Harvin was almost immediately the focal point of the offense as a true freshman. In his second game against the UCF Knights, he scored his first ever collegiate touchdown — a 58-yard touchdown reception. He scored in each of the team’s final three games, including in the BCS National Championship game against Ohio State. By season’s end, his 855 yards from scrimmage — 427 receiving, 428 rushing — were second to only Dallas Baker’s 920 yards.
By his junior season, he was a First Team All-American. The speedster scored 17 touchdowns. He found the end zone in every single game. In fact, he scored in 15 straight games dating back to the 2007 season.

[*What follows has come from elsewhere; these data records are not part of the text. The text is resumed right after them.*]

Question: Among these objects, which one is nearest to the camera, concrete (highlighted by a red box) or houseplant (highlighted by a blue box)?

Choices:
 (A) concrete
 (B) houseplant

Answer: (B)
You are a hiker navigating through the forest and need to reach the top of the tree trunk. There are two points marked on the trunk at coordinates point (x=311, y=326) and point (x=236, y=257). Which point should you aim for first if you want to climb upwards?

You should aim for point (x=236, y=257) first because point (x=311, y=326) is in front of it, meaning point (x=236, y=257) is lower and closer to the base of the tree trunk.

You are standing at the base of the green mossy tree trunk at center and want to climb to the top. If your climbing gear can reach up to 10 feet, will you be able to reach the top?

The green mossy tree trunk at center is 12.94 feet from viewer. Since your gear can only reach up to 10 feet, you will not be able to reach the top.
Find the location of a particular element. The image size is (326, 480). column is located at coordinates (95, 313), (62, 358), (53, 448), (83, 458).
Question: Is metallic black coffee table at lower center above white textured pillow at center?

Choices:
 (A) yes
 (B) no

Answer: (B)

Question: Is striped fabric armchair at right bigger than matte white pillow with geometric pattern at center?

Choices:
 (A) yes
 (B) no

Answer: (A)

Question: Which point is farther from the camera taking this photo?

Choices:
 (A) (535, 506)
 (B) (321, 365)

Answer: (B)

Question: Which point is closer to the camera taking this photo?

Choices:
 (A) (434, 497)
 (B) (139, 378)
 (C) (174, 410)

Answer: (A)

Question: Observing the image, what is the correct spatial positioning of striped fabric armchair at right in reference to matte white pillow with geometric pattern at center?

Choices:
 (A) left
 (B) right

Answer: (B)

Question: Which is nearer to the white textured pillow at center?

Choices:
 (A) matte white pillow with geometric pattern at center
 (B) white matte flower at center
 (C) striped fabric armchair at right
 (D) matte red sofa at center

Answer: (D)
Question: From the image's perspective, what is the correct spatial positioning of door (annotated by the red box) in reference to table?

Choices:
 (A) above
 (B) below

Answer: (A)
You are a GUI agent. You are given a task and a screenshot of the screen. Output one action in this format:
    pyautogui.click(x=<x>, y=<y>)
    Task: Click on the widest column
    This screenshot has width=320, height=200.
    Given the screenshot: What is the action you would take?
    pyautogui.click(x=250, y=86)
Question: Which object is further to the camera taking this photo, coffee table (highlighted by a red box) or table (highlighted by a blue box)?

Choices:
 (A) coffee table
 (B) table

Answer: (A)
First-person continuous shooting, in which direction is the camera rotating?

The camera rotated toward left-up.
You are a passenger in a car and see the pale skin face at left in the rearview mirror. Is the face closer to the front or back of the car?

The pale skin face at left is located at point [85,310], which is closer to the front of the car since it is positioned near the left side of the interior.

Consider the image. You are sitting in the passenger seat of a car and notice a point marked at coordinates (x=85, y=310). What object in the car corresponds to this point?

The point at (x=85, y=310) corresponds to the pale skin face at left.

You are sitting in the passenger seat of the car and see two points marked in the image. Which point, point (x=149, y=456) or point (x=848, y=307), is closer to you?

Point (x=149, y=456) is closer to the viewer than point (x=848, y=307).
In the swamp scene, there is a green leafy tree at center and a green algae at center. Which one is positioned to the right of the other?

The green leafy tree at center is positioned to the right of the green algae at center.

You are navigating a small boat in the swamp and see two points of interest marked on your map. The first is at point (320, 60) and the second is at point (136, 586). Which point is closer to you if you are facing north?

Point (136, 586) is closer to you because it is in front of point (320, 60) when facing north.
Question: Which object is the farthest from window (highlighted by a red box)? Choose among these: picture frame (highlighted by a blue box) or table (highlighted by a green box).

That’s how dynamic he was. Even if he only touched the ball a few times a game, he was a threat to take it to the house. In 2008, against Kentucky, he touched it just three times. He scored twice and put up 55 yards.
Following his legendary career with the Florida Gators, Harvin was selected in the first round (22nd overall) of the 2009 NFL Draft by the Minnesota Vikings. Sporting News named him the 2009 NFL Rookie of the Year and he became known as a prominent receiver and special teams threat. He posted his best season in 2011, when he was active for all 16 games for the first time and tallied 967 receiving yards, 325 rushing yards and nine total touchdowns.
In 2013, the Vikings traded Harvin to the Seattle Seahawks for three draft picks. The team immediately signed him to a massive six-year, $67 million contract. Injuries and concussions derailed the rest of his NFL career — including with the New York Jets and Buffalo Bills — but he did return a kickoff for a Seahawks touchdown to begin the second half of Super Bowl XLVIII against the Denver Broncos.
Controversy followed him during his college and pro career. He was accused of choking UF wide receivers coach Billy Gonzales once, though both have said the incident was overblown. He got into spats with coaches on the sidelines as a member of the Vikings. He reportedly got into altercations with Seahawks receivers Golden Tate and Doug Baldwin.
Percy Harvin’s Legacy
Just 31 years old, Harvin now lives in the same Gainesville subdivision as Mullen. He moved from Orlando to be closer to his son, Jaden, who he has shared custody over. He drops by UF practices infuse some wisdom from time to time. A return to the NFL is the last thing on his mind.
Florida Gators wide receiver Percy Harvin’s legacy will always be one that begins in The Swamp. Without the lightning fast superstar, Urban Meyer maybe never cements himself as one of the NCAA’s elite coaches. Even he probably knows that.
“I think Percy Harvin is as good an athlete that’s played football. Ever,” Meyer told The Fighter and The Kid podcast.
“You’re saying ‘well coach that’s a long time’ and I know it is and I’m not being disrespectful to some of these phenomenal players that have ever played, but I’ve seen what he does in the Southeastern Conference and I don’t want to say ‘toyed’ with people but he was that electric.”